MATT KLENTAK'S name had barely found its way into Twitter universe last week when a familiar name kept buzzing his cellphone.

"Blowing up with messages from Shane Victorino," said the new Phillies general manager. "He's super excited. He said, 'Matt, when the team is good in the postseason, that town is rocking. There is no better place . . . You are going to love that town, those fans . . . It's through the roof.' "

Seven years to the day that the Phillies blew our collective roof off with the city's first championship in 25 years, an alternate universe played out Thursday night at the Wells Fargo Center. A sparse, late-arriving and early-to-bed crowd well short of the 19,241 tickets sold watched the home team lose to the New Jersey Devils, 4-1.

It was a lifeless night and an even more lifeless game, its most significant event quite possibly the 2015-16 season debut of Vinny Lecavalier after eight consecutive healthy scratches.

Like Ryan Howard, Lecavalier, now 35, plays out the remaining seasons of a once-dominant career both burdened and enabled by a contract that far exceeds his current value, and is in direct conflict with the long-range youth movement the Flyers have undertaken.

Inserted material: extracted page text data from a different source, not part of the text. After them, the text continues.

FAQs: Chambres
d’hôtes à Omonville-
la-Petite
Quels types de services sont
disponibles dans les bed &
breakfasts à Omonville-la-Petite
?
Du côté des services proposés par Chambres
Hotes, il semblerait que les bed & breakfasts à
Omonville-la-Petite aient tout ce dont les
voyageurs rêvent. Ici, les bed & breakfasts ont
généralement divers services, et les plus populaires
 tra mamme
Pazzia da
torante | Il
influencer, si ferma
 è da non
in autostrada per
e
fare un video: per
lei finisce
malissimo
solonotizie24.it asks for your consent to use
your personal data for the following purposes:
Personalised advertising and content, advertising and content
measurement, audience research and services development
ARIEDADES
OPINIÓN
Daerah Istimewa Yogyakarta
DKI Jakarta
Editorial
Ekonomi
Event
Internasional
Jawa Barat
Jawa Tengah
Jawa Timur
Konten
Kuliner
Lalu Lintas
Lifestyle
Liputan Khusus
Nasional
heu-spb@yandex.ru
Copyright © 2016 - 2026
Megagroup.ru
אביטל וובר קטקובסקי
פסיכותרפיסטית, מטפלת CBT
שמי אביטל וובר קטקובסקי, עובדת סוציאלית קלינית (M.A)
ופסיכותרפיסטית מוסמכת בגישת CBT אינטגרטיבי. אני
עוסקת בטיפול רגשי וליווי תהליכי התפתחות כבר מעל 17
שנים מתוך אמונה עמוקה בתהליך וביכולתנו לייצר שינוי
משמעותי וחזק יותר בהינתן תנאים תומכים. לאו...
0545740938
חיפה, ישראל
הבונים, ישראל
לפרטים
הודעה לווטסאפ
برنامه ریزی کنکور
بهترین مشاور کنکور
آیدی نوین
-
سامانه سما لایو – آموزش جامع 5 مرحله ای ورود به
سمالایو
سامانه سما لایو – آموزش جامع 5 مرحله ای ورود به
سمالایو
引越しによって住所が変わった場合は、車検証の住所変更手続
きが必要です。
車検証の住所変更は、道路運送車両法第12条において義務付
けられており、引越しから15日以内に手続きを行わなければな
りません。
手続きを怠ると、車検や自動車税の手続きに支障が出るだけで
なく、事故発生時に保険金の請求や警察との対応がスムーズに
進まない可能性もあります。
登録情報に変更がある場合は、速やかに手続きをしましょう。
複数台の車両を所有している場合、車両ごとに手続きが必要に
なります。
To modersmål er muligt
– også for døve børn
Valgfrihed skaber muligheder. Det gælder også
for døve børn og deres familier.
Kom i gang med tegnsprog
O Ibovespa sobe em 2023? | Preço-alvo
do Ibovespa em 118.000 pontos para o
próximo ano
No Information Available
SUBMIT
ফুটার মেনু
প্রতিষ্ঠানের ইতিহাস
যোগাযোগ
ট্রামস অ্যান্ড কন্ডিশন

Unlike Howard, Vinny will likely never experience a night here like the one Howard - and Victorino - went through seven years ago. His memories of this place will instead consist of nights like last night, when lethargy and indifference both on the ice and off gave the Wells Fargo Center all the magic of a men's league game at midnight.

Vinny had five shifts in the first period, four in the second, spending a total of 5 minutes, 31 seconds. He used to log that in the first 10 minutes of play during those 14 seasons at Tampa Bay. In eight of those seasons, he played in at least 80 of his team's 82 games, and in two others he missed a total of 11.

Last night's game was his 1,164th in an NHL uniform. For five consecutive seasons beginning in 2002, Lecavalier scored at least 33 goals. His best year was 2006-07, when he poured in 52 goals and finished with 108 points. His discernible decline in both productivity and health began a couple of years later, and Holmgren's offer sheet was extended the summer after he played in only 39 games.

Which is a long way of saying Lecavalier's current plight is hardly a matter of a fat-cat athlete.

"It's tough," he said of his current plight. "There's no flow. You're just not warmed up. I try to go when there's whistles, just skate around. The last couple of years have been like that. You kind of have to battle through that. I never understood that before. But it's tough to play so little minutes and stay warm because you can't. I want to make a difference."

The Flyers' lone goal came on a soft, deflected goal from the point by Luke Schenn late in the second period, enabled by Lecavalier's stick check of Devils defenseman Jon Merrill behind New Jersey's net.

Later in the third, amid one of his three shifts in that period, Lecavalier fired a snap shot that was turned away by New Jersey goaltender Cory Schneider.

He never made it back on the ice.

"I don't need to talk to anybody," he had said the day before. "I don't need to have conversations with people to feel better. It's more about me being ready for the next game if I'm out there. I've been through last year. Last year was tough. Now it's about me telling myself the right things and doing the right things out there and working hard in practice."

There is a morning skate Friday. He will find out then if he's playing that night. Day-to-day, shift-to-shift, playing out a contract that is ridiculously rewarding and suffocating in the same breath. Playing for a team that is an assemblage of spare parts, waiting for the next era to arrive, its fans walking that fine line between impatience and indifference.

He is in the third season of a five-year contract that averages $4.5 million a year, and if you think he should retire rather than practice with this team for the rest of the contract, your indifference to money rivals that of the Dalai Lama.

Vinny Lecavalier was in Tampa seven years ago, watching the hometown team lose on a cold night in Philadelphia. He had won his championship in 2004, had scored 52 goals, he was big in a place whose fandom will never, on its best of days, come anywhere near the madness that ensued that night.

That was Shane Victorino's Philadelphia.

Ryan Howard probably keeps himself sane these days remembering it.

Vinny? "Maybe before I had kids, it would be a different story," he said. "But I try not to take it outside the rink."